Material for this exercise:
===============
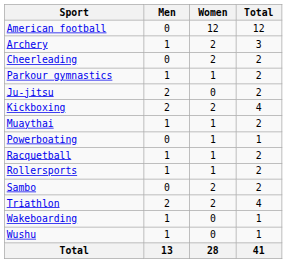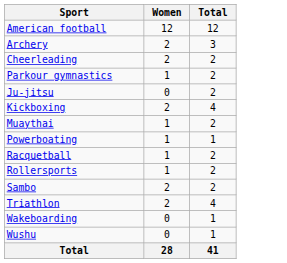- column: Men | 0 | 1 | 0 | 1 | 2 | 2 | 1 | 0 | 1 | 1 | 0 | 2 | 1 | 1 | 13
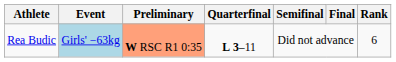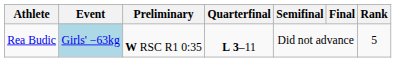Rea Budic | Preliminary: lightsalmon background -> no background
Rea Budic | Rank: 6 -> 5
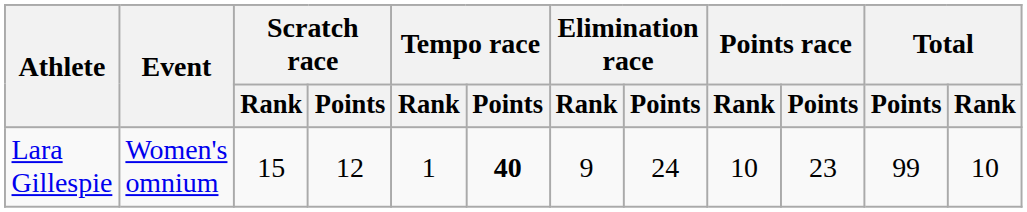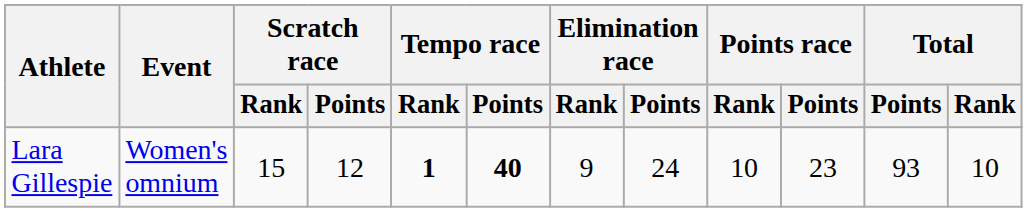Lara Gillespie | Tempo race / Rank: normal -> bold
Lara Gillespie | Total / Points: 99 -> 93
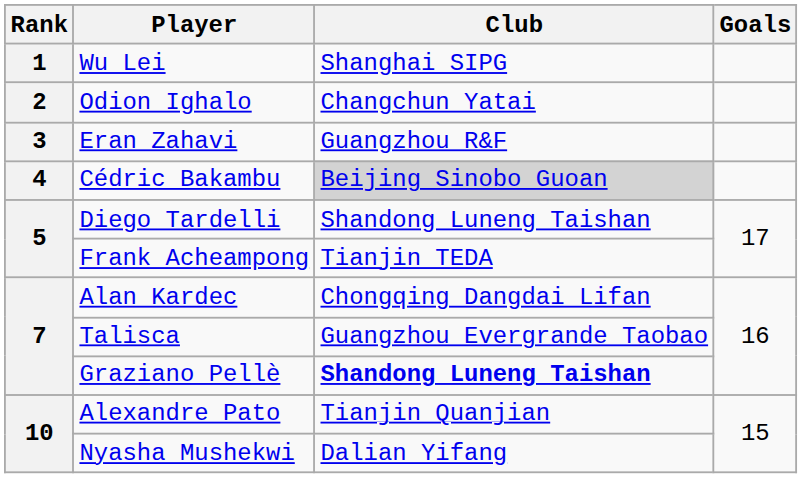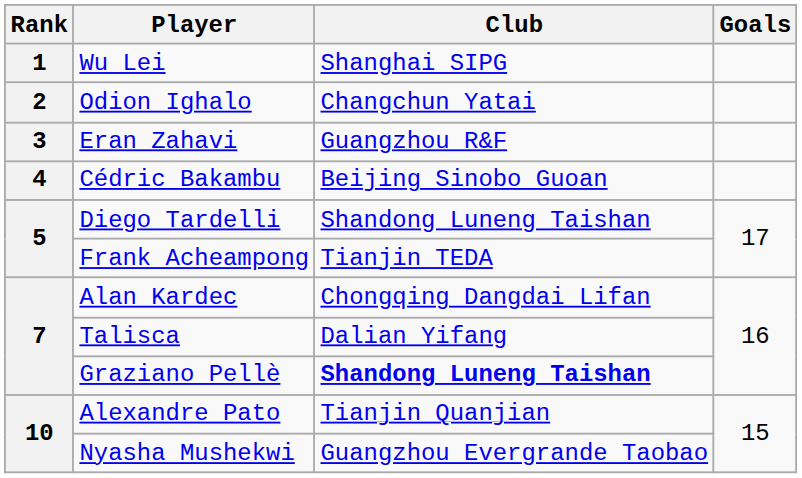Cédric Bakambu | Club: lightgrey background -> no background
Talisca | Club: Guangzhou Evergrande Taobao -> Dalian Yifang
Nyasha Mushekwi | Club: Dalian Yifang -> Guangzhou Evergrande Taobao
===============
Goal: Return the lines listed under each pair of pictures in the listing above, copied word for word and keeping their order. Leave out the pictures.

Output of the task:
- column: Men | 0 | 1 | 0 | 1 | 2 | 2 | 1 | 0 | 1 | 1 | 0 | 2 | 1 | 1 | 13
Rea Budic | Preliminary: lightsalmon background -> no background
Rea Budic | Rank: 6 -> 5
Lara Gillespie | Tempo race / Rank: normal -> bold
Lara Gillespie | Total / Points: 99 -> 93
Cédric Bakambu | Club: lightgrey background -> no background
Talisca | Club: Guangzhou Evergrande Taobao -> Dalian Yifang
Nyasha Mushekwi | Club: Dalian Yifang -> Guangzhou Evergrande Taobao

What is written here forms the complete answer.